Impossible Job Requirements

I’m not job-hunting. I’m happy in my current role - the pay is possibly not as good as it could be and i feel a bit unappreciated sometimes but there are good points - such as being able to spend a large chunk of my work day hanging around on the SDMB.

Anyway…

Just now i got an email from a job agency i used to do some free-lancing for. Basically it was a standard job advertisement/vacancy notice, and i was about to delete it when i noticed that at the end od the requirements (management experience, Dreamweaver, Photoshop, Illustrator etc.) was one line that stood out from the rest:

“Must have at least Four Years experience with Flash MX”

Which absolutely cracked me up as…

Flash MX has only been out for - what - eight months??? :rolleyes:

So that got me thinking - has anyone else come across this kind of thing before - where a job vacancy has required skills that are literally impossible?

(oh yeah - and i’m SURE i saw something similar in the userfriendly comic strip a few months ago - can anyone confirm this as i don’t have to time to trek through the archives to check.)

Records of scene-based questions:
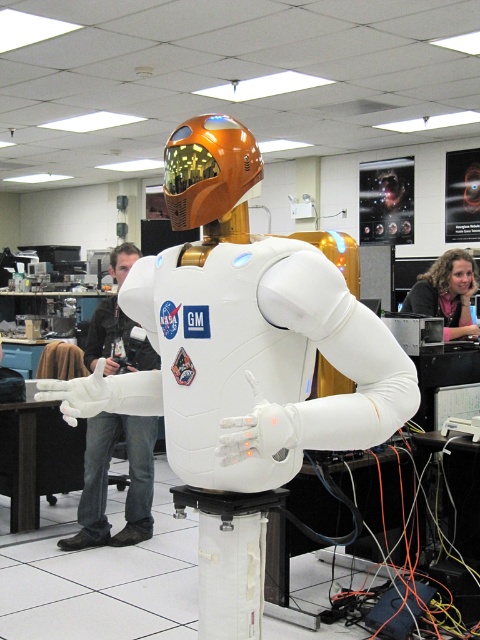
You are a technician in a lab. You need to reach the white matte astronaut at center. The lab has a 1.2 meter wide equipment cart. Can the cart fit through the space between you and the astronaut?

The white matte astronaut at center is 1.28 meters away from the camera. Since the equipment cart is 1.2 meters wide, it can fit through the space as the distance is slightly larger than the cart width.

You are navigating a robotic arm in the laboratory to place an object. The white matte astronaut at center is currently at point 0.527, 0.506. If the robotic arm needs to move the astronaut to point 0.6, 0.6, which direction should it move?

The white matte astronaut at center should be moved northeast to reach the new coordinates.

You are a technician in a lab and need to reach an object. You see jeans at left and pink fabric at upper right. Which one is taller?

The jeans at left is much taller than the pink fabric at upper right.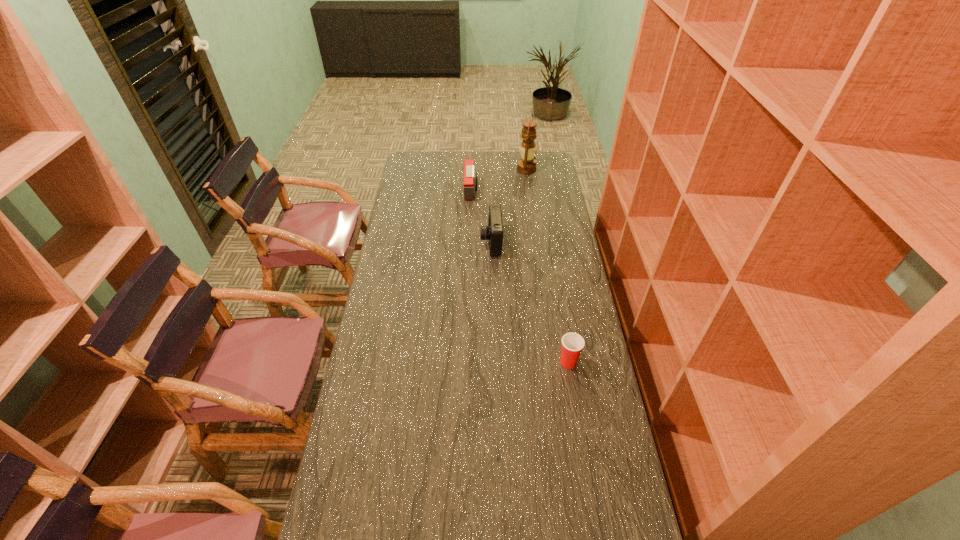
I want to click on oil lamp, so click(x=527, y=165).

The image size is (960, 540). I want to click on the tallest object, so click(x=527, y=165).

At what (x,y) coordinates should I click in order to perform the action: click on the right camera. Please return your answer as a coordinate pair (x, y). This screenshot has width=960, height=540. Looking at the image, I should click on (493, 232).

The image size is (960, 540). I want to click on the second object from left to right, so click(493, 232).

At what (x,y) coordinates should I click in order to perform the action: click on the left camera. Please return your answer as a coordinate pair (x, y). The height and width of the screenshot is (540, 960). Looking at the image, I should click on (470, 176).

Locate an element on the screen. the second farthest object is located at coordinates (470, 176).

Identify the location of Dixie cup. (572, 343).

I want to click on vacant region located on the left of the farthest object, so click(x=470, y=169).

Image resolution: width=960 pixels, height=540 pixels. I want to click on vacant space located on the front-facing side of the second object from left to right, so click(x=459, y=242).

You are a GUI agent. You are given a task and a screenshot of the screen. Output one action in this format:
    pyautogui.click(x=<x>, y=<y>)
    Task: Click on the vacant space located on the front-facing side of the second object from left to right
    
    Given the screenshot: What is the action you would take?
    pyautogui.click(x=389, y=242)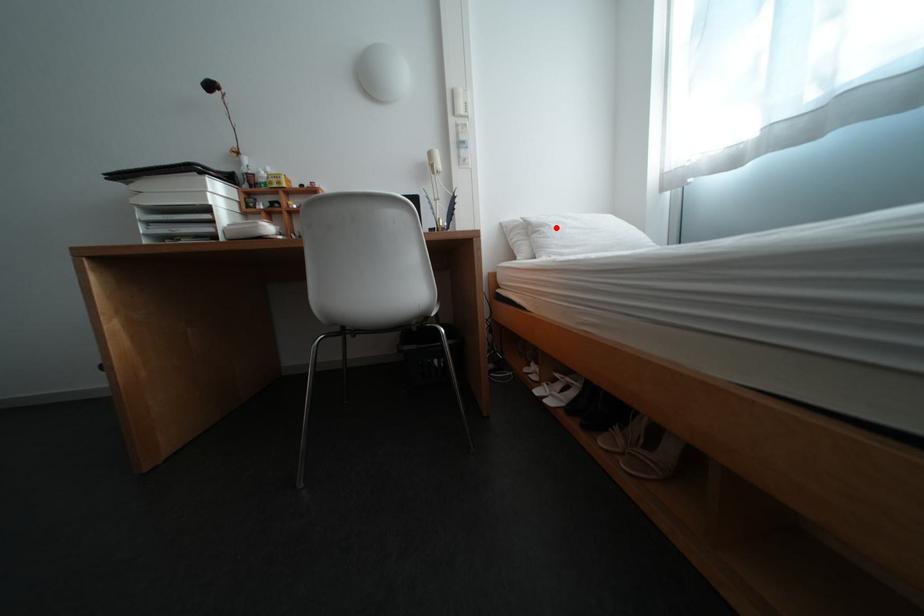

### GIVEN EXERCISE 1
Decide whether each statement agrees with the post about impossible job requirements, answering yes or no and quoting the deciding words from it: (a) The writer is currently looking for a new job. (b) The vacancy called for at least four years of Flash MX experience. (c) The email came from a job agency the writer once did freelance work for.
### GIVEN EXERCISE 2
Write the next part of the post about impossible job requirements, picking up after its final sentence.

### RIGHT ANSWER 1
(a) No: "I’m not job-hunting."
(b) Yes: "Must have at least Four Years experience with Flash MX"
(c) Yes: "i got an email from a job agency i used to do some free-lancing for"

### RIGHT ANSWER 2
Oh yeah, I used to see lots of jobs with requirements like “5 years experience with Windows 98” when Win 98 had been around for less than a year. Them HR people aren’t real bright now, are they?

You see it all the time, though the one I thought was the funniest I’d ever seen wasn’t funny for the job description, it was the salary.

Network Engineer
MCSE 2000 required
CCIE required
Salary to 25K

Non-techie geeks won’t get this, but there ain’t a CCIE in the world that’s going to work for 25K

It just impressed me that they’d avoided it with all of the others by not specifying a version (ie. just saying "Dreamweaver, Photoshop etc. etc.) only to screw it all up with the Flash MX. :slight_smile:

Welby,

   There may be a reason for this. Companies have been known to put up ads like this, then claim they couldn't get domestic help and use it to get a work visa for a foreigner they could get cheap, in return for immigration aid. There is a different classification for special-needs employees, thought I don't recall the class.  (it's how we get those Russian hockey players:) )

One of my colleagues was filling out a fellowship application that required him to explain the theoretical and historical background of, previously-published results of, current progress on, planned future work on, and implications of his research, at a technical level that that the multidisciplinary search committee would understand, in one page or less. (No, he wasn’t allowed to change the font size.)

I remember hearing a while ago about a company that was looking for somebody with “at least 10 years experience with Java” . . . . in 1998.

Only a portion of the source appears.